**Your instructions:** From the data below, retype exactly the lines starting with the one that contains "OpticsSample OpticsSample Source" and ending with the one that contains "Figure 9. Backflow", both included.

**Data supplied:**
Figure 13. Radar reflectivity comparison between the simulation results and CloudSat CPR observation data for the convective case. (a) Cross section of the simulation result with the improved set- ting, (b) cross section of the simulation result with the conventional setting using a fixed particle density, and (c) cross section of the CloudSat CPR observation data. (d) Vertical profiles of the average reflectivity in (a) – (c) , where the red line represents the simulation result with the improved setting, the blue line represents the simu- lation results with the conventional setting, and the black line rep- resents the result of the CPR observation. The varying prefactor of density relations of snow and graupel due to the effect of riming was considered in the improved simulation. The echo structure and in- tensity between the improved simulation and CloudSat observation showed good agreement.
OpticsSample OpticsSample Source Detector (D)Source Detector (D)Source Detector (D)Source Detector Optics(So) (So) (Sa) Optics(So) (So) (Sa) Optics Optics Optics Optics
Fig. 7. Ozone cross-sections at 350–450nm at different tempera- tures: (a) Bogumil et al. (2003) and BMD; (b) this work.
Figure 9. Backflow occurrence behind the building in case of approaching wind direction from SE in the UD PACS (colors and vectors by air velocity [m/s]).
==
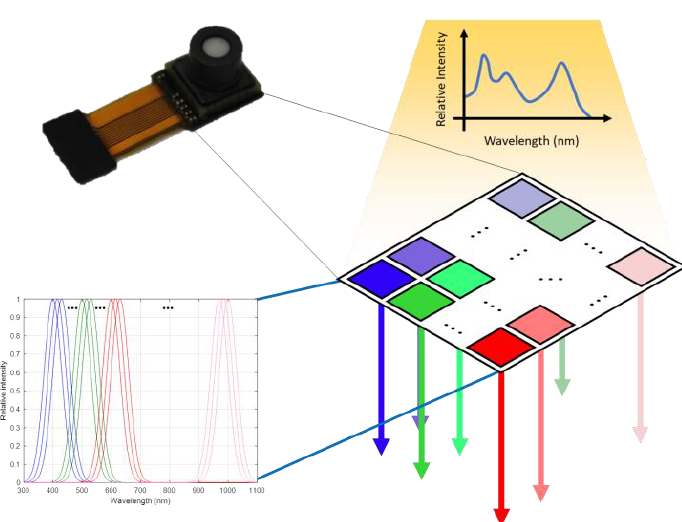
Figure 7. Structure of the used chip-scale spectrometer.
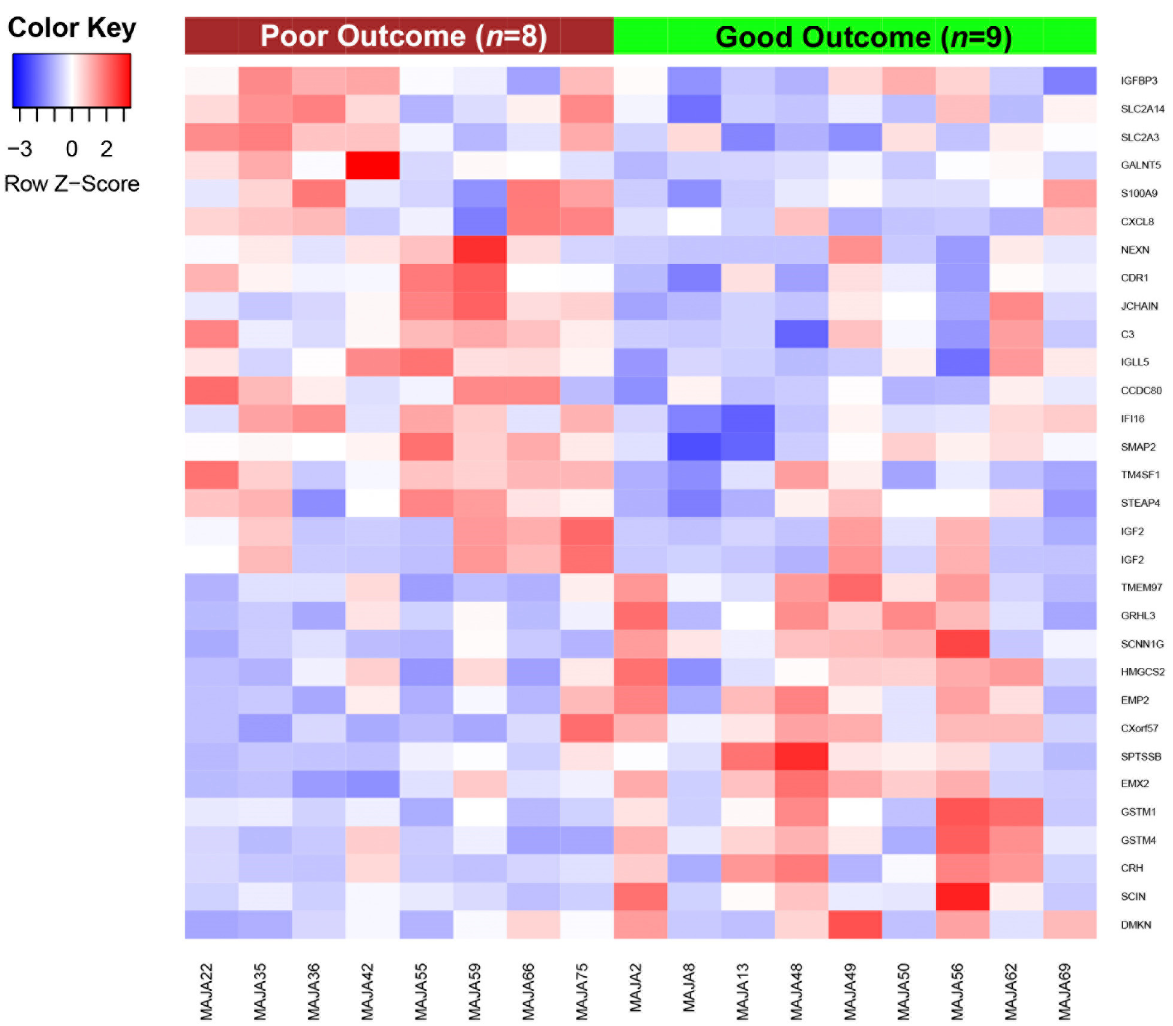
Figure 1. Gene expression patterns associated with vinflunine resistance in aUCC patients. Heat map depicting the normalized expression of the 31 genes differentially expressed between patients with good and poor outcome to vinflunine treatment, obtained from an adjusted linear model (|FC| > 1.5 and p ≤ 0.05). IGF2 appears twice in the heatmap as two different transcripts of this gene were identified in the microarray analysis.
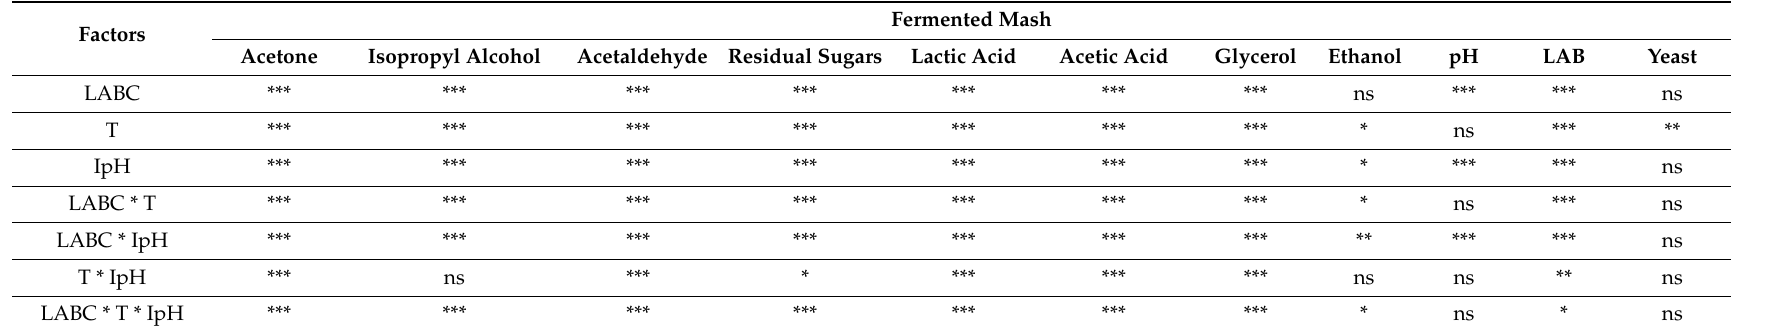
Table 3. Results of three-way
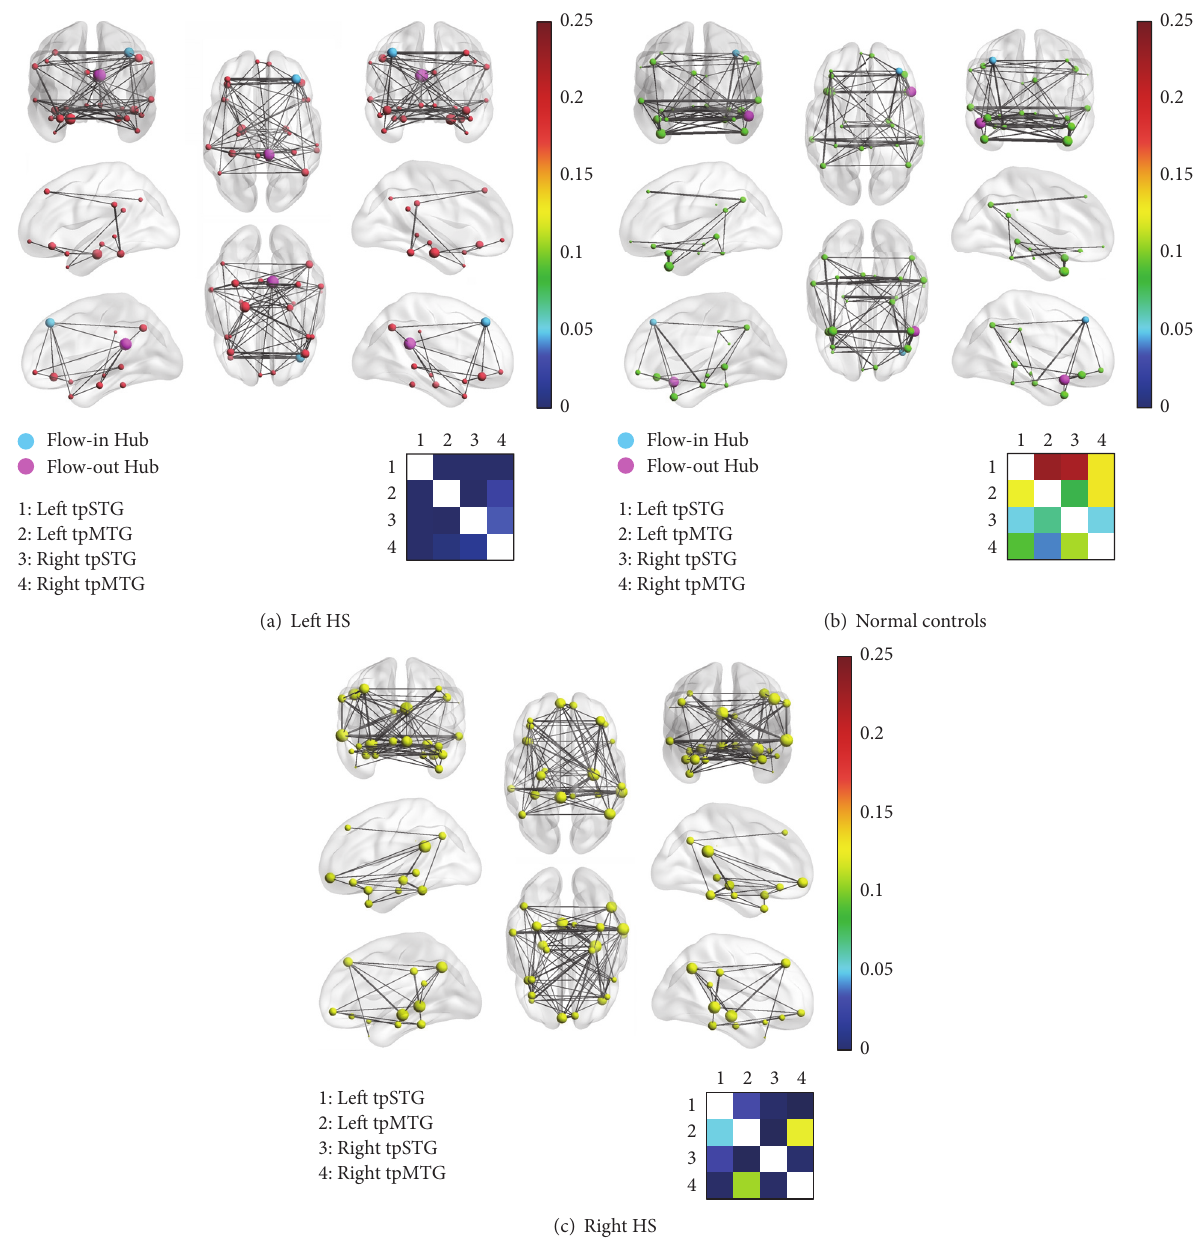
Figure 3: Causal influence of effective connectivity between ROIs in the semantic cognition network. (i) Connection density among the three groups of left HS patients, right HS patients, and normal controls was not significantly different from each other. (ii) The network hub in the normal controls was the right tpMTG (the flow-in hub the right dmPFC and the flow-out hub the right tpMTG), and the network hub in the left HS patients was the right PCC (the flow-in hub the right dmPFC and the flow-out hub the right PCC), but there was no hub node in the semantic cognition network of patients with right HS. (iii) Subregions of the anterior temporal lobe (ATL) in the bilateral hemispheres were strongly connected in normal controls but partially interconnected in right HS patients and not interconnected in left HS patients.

**Response to this task:**
OpticsSample OpticsSample Source Detector (D)Source Detector (D)Source Detector (D)Source Detector Optics(So) (So) (Sa) Optics(So) (So) (Sa) Optics Optics Optics Optics
Fig. 7. Ozone cross-sections at 350–450nm at different tempera- tures: (a) Bogumil et al. (2003) and BMD; (b) this work.
Figure 9. Backflow occurrence behind the building in case of approaching wind direction from SE in the UD PACS (colors and vectors by air velocity [m/s]).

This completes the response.